Table 4.1. Examples of classes of proteins associated with monogenic diseases

Parts of cells, functions Produced protein Examples of diseases
Nucleus
Developmental transcriptional factor PАХ 6 Aniridia
Genomic integration BRCA1, BRCA2 Mammary cancer
DNA mismatch repair proteins Hereditary non-polyposis colon cancer
RNA translation regulation FMRP (inhibits translation by binding RNA) Fragile X syndrome
Chromatin-associated proteins MeCP2 (transcriptional repression) Rett syndrome
Tumor suppressors Rb protein Retinoblastoma
Oncogenes BCR-ABL oncogene Chronic myeloid leukemia
Cytoplasm
Metabolic enzymes Phenylalanine hydroxylase Phenylketonuria
ADA Severe combined immunodeficiency
Cytoskeleton Dystrophin Duchenne muscular dystrophy
Organelles
Mitochondria
Oxidative phosphorylation ND1-protein of the electron transport chain Leber hereditary optic neuropathy
Translation of mitochondrial proteins tRNALeu Mitochondrial encephalomyopathy with lactic acidosis and stroke-like episodes
12S RNA Sensorineural deafness
Lysosomes
Lysosomal enzymes Hexosaminidase A Tay–Sachs disease
Alpha-L-iduronidase deficiency Hurler syndrome
Cell membrane
Hormone receptors Androgen receptor Androgen insensitivity
Growth factor receptors FGFR3-receptor Achondroplasia
Metabolic receptors LDL-receptor Hypercholesterolemia
Ion transport CFTR Cystic fibrosis
Antigen presentation HLA locus DQ β 1 Type 1 diabetes mellitus
Extracellular proteins
Transport β-Adrenoglobin Sickle cell anemia
β-Thalassemia
Morphogenesis Sonic hedgehog Holoprosencephaly
Inhibition of proteases α1-Antitrypsin Emphysema, liver diseases
Hemostasis Factor VIII Hemophilia A
Hormones Insulin Rare forms of type 2 diabetes
Extracellular matrix Type I collagen Osteogenesis imperfecta
Inflammation, response to infection Complement factor H Age-related macular degeneration

Note. CFTR — cystic fibrous transmembrane regulator; HLA — human leukocyte antigen; RNA — ribonucleic acid.

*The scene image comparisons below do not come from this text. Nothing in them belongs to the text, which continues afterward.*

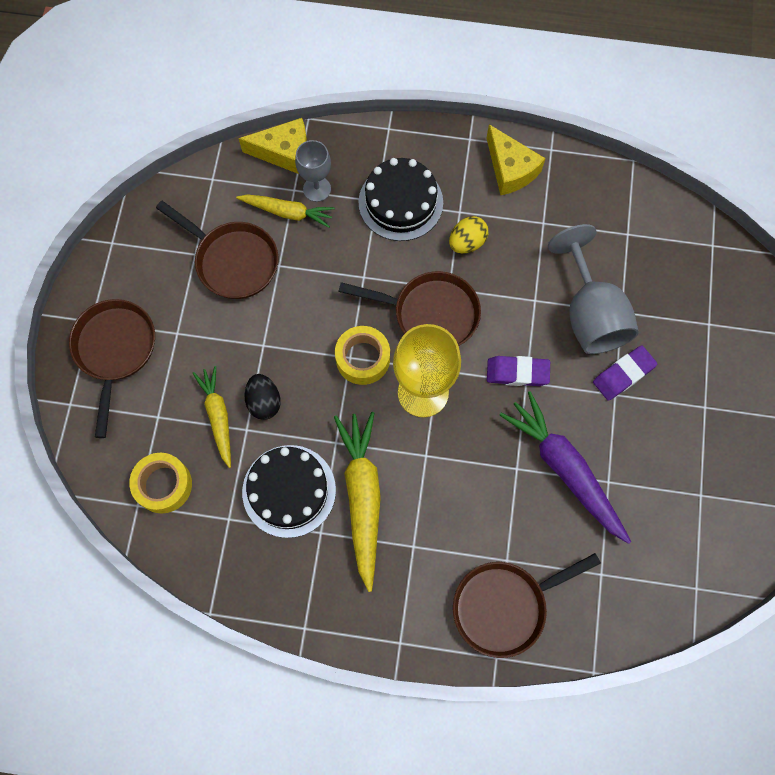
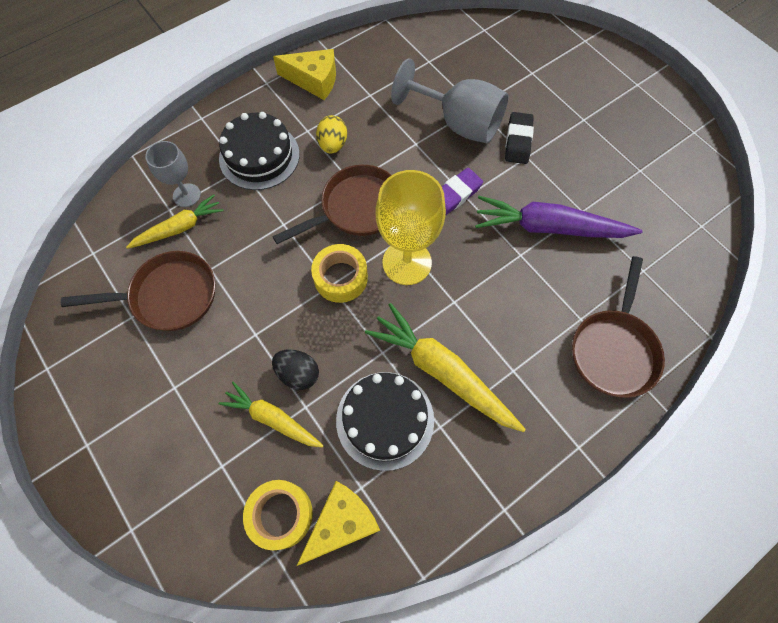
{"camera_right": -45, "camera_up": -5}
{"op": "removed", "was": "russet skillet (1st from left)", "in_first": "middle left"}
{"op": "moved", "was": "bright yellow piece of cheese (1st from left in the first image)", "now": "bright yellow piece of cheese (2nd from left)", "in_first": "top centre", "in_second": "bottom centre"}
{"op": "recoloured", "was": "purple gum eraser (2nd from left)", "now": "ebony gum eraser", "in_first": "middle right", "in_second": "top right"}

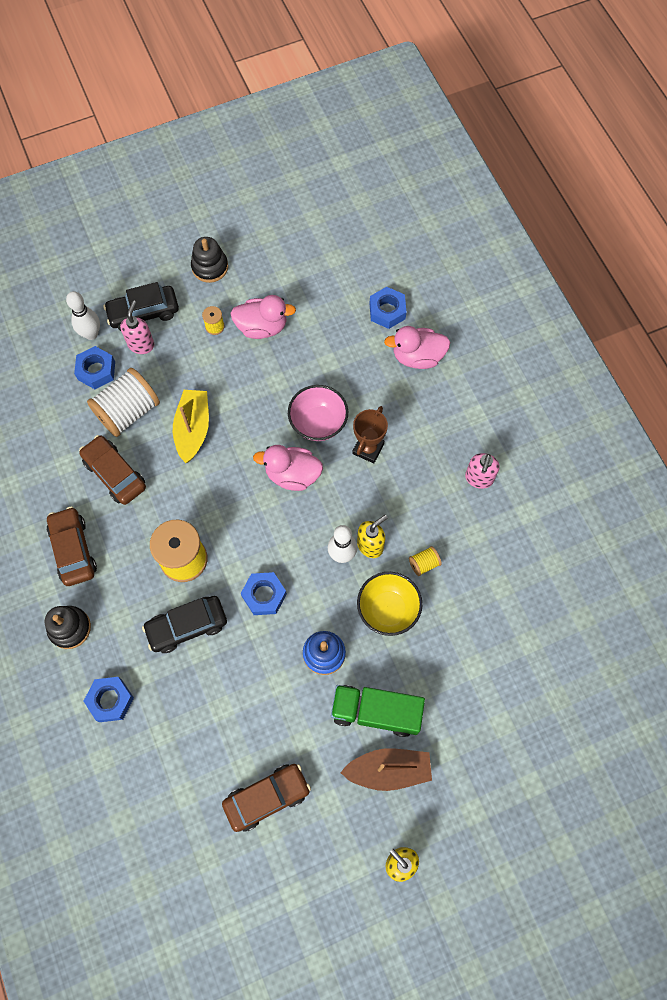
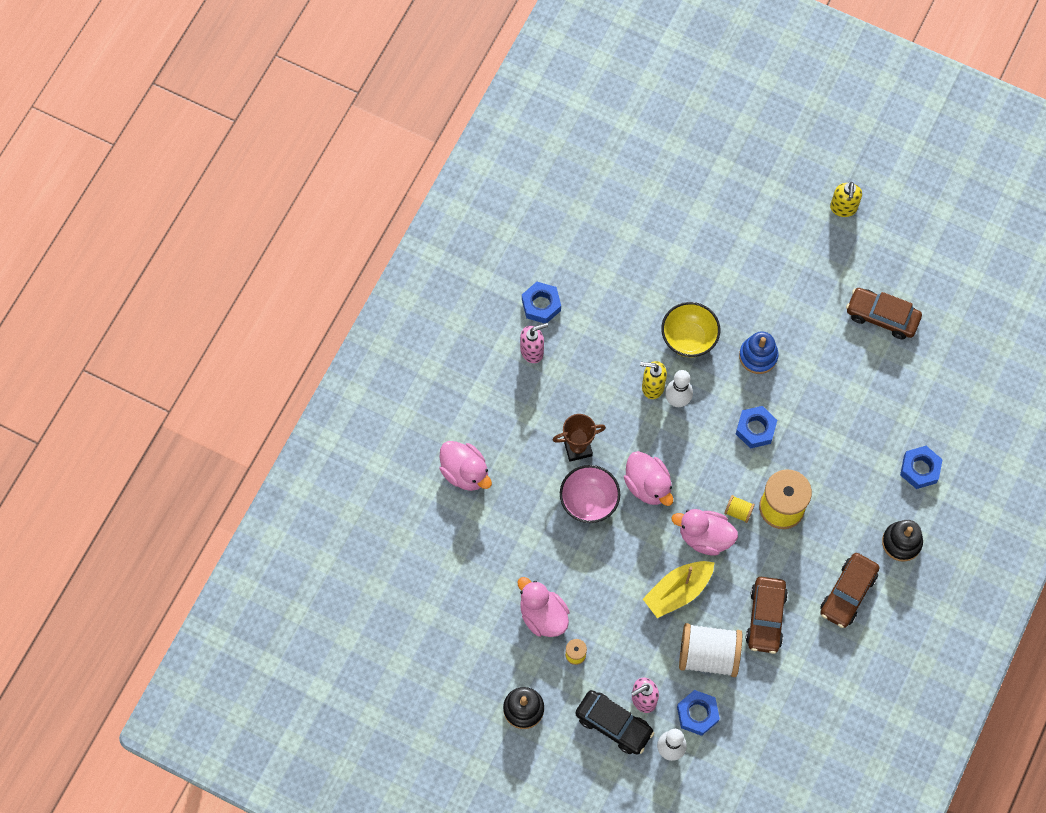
{"camera_right": -130, "camera_up": 0}
{"op": "removed", "was": "ebony automobile (2nd from left)", "in_first": "middle left"}
{"op": "removed", "was": "green truck", "in_first": "bottom centre"}
{"op": "removed", "was": "russet toy boat", "in_first": "bottom centre"}
{"op": "moved", "was": "cobalt nut (4th from left in the first image)", "now": "cobalt nut (1st from left)", "in_first": "top centre", "in_second": "centre"}
{"op": "moved", "was": "bright yellow reel of thread (3rd from left in the first image)", "now": "bright yellow reel of thread (2nd from left)", "in_first": "centre", "in_second": "middle right"}
{"op": "added", "now": "pink rubber duck (4th from left)", "in_second": "middle right"}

Regulation of protein synthesis occurs at different levels: pretranscriptional, transcriptional and translational. It can be assumed that hereditary abnormalities may appear at any of these levels determined by corresponding enzymatic reactions. If we assume that the human genome consists of approximately 30,000 genes, each gene can mutate and the control synthesis of a structurally different protein, moreover, many genes are known to exhibit alternative splicing, then hereditary diseases should be of relatively equal number. Furthermore, according to modern data, up to several hundred variants of mutations (different types in different parts of the gene) may occur in each gene. As a matter of fact, changes in the genetic nature (primary structure) of more than 50% of proteins would lead to cell death, consequently the mutations will not cause hereditary diseases. These are so-called monomorphic proteins. These proteins are responsible for basic cell functions, conservatively maintaining the stability of the organization of this cell at the species level.